# WORK TASK
Arrange every non-blank line of the data below into a Markdown table with two columns, No. and Entry, with the row number under No. and the line under Entry. Omit blank lines.

..........

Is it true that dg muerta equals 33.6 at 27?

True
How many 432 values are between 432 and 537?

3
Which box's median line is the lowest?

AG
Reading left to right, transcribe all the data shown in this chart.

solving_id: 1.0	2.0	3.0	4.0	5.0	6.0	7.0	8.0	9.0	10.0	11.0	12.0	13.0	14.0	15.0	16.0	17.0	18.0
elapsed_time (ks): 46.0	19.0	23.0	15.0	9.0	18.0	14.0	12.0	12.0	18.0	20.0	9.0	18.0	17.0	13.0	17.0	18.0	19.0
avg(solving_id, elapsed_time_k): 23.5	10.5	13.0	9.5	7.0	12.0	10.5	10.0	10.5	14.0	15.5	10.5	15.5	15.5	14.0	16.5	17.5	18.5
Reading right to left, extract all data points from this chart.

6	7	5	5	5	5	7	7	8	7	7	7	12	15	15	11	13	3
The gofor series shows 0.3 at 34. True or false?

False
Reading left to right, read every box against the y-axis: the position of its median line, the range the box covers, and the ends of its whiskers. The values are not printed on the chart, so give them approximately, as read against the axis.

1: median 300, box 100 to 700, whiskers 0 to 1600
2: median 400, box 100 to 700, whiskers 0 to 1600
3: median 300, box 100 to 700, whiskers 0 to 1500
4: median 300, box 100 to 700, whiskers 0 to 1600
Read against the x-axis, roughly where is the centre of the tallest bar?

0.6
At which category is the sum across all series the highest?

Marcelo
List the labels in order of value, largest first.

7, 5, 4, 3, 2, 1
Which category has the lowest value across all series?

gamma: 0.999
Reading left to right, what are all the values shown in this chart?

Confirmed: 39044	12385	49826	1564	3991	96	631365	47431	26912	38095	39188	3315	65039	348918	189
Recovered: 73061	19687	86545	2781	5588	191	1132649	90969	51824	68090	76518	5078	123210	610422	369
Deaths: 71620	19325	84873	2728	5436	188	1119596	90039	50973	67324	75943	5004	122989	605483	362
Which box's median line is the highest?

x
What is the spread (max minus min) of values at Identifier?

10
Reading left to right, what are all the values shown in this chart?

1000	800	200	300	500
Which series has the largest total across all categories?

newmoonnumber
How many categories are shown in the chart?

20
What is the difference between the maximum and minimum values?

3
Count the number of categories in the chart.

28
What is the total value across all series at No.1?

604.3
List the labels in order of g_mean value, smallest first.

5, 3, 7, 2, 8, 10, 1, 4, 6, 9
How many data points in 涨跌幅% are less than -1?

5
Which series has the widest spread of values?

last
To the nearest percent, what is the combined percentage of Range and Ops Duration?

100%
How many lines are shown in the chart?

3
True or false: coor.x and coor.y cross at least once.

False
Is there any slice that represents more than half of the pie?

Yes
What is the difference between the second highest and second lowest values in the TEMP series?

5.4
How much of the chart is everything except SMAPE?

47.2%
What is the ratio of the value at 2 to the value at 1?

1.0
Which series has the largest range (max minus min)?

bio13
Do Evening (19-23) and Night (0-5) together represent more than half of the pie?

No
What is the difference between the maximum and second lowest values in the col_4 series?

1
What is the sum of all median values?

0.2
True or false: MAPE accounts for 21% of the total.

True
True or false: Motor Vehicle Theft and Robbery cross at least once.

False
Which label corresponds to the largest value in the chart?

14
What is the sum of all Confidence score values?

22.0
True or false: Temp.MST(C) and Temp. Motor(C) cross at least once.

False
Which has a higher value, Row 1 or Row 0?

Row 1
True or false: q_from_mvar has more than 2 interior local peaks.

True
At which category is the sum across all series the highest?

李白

..........

# ANSWER BOX
| No. | Entry |
|---|---|
| 1 | Is it true that dg muerta equals 33.6 at 27? |
| 2 | True |
| 3 | How many 432 values are between 432 and 537? |
| 4 | 3 |
| 5 | Which box's median line is the lowest? |
| 6 | AG |
| 7 | Reading left to right, transcribe all the data shown in this chart. |
| 8 | solving_id: 1.0	2.0	3.0	4.0	5.0	6.0	7.0	8.0	9.0	10.0	11.0	12.0	13.0	14.0	15.0	16.0	17.0	18.0 |
| 9 | elapsed_time (ks): 46.0	19.0	23.0	15.0	9.0	18.0	14.0	12.0	12.0	18.0	20.0	9.0	18.0	17.0	13.0	17.0	18.0	19.0 |
| 10 | avg(solving_id, elapsed_time_k): 23.5	10.5	13.0	9.5	7.0	12.0	10.5	10.0	10.5	14.0	15.5	10.5	15.5	15.5	14.0	16.5	17.5	18.5 |
| 11 | Reading right to left, extract all data points from this chart. |
| 12 | 6	7	5	5	5	5	7	7	8	7	7	7	12	15	15	11	13	3 |
| 13 | The gofor series shows 0.3 at 34. True or false? |
| 14 | False |
| 15 | Reading left to right, read every box against the y-axis: the position of its median line, the range the box covers, and the ends of its whiskers. The values are not printed on the chart, so give them approximately, as read against the axis. |
| 16 | 1: median 300, box 100 to 700, whiskers 0 to 1600 |
| 17 | 2: median 400, box 100 to 700, whiskers 0 to 1600 |
| 18 | 3: median 300, box 100 to 700, whiskers 0 to 1500 |
| 19 | 4: median 300, box 100 to 700, whiskers 0 to 1600 |
| 20 | Read against the x-axis, roughly where is the centre of the tallest bar? |
| 21 | 0.6 |
| 22 | At which category is the sum across all series the highest? |
| 23 | Marcelo |
| 24 | List the labels in order of value, largest first. |
| 25 | 7, 5, 4, 3, 2, 1 |
| 26 | Which category has the lowest value across all series? |
| 27 | gamma: 0.999 |
| 28 | Reading left to right, what are all the values shown in this chart? |
| 29 | Confirmed: 39044	12385	49826	1564	3991	96	631365	47431	26912	38095	39188	3315	65039	348918	189 |
| 30 | Recovered: 73061	19687	86545	2781	5588	191	1132649	90969	51824	68090	76518	5078	123210	610422	369 |
| 31 | Deaths: 71620	19325	84873	2728	5436	188	1119596	90039	50973	67324	75943	5004	122989	605483	362 |
| 32 | Which box's median line is the highest? |
| 33 | x |
| 34 | What is the spread (max minus min) of values at Identifier? |
| 35 | 10 |
| 36 | Reading left to right, what are all the values shown in this chart? |
| 37 | 1000	800	200	300	500 |
| 38 | Which series has the largest total across all categories? |
| 39 | newmoonnumber |
| 40 | How many categories are shown in the chart? |
| 41 | 20 |
| 42 | What is the difference between the maximum and minimum values? |
| 43 | 3 |
| 44 | Count the number of categories in the chart. |
| 45 | 28 |
| 46 | What is the total value across all series at No.1? |
| 47 | 604.3 |
| 48 | List the labels in order of g_mean value, smallest first. |
| 49 | 5, 3, 7, 2, 8, 10, 1, 4, 6, 9 |
| 50 | How many data points in 涨跌幅% are less than -1? |
| 51 | 5 |
| 52 | Which series has the widest spread of values? |
| 53 | last |
| 54 | To the nearest percent, what is the combined percentage of Range and Ops Duration? |
| 55 | 100% |
| 56 | How many lines are shown in the chart? |
| 57 | 3 |
| 58 | True or false: coor.x and coor.y cross at least once. |
| 59 | False |
| 60 | Is there any slice that represents more than half of the pie? |
| 61 | Yes |
| 62 | What is the difference between the second highest and second lowest values in the TEMP series? |
| 63 | 5.4 |
| 64 | How much of the chart is everything except SMAPE? |
| 65 | 47.2% |
| 66 | What is the ratio of the value at 2 to the value at 1? |
| 67 | 1.0 |
| 68 | Which series has the largest range (max minus min)? |
| 69 | bio13 |
| 70 | Do Evening (19-23) and Night (0-5) together represent more than half of the pie? |
| 71 | No |
| 72 | What is the difference between the maximum and second lowest values in the col_4 series? |
| 73 | 1 |
| 74 | What is the sum of all median values? |
| 75 | 0.2 |
| 76 | True or false: MAPE accounts for 21% of the total. |
| 77 | True |
| 78 | True or false: Motor Vehicle Theft and Robbery cross at least once. |
| 79 | False |
| 80 | Which label corresponds to the largest value in the chart? |
| 81 | 14 |
| 82 | What is the sum of all Confidence score values? |
| 83 | 22.0 |
| 84 | True or false: Temp.MST(C) and Temp. Motor(C) cross at least once. |
| 85 | False |
| 86 | Which has a higher value, Row 1 or Row 0? |
| 87 | Row 1 |
| 88 | True or false: q_from_mvar has more than 2 interior local peaks. |
| 89 | True |
| 90 | At which category is the sum across all series the highest? |
| 91 | 李白 |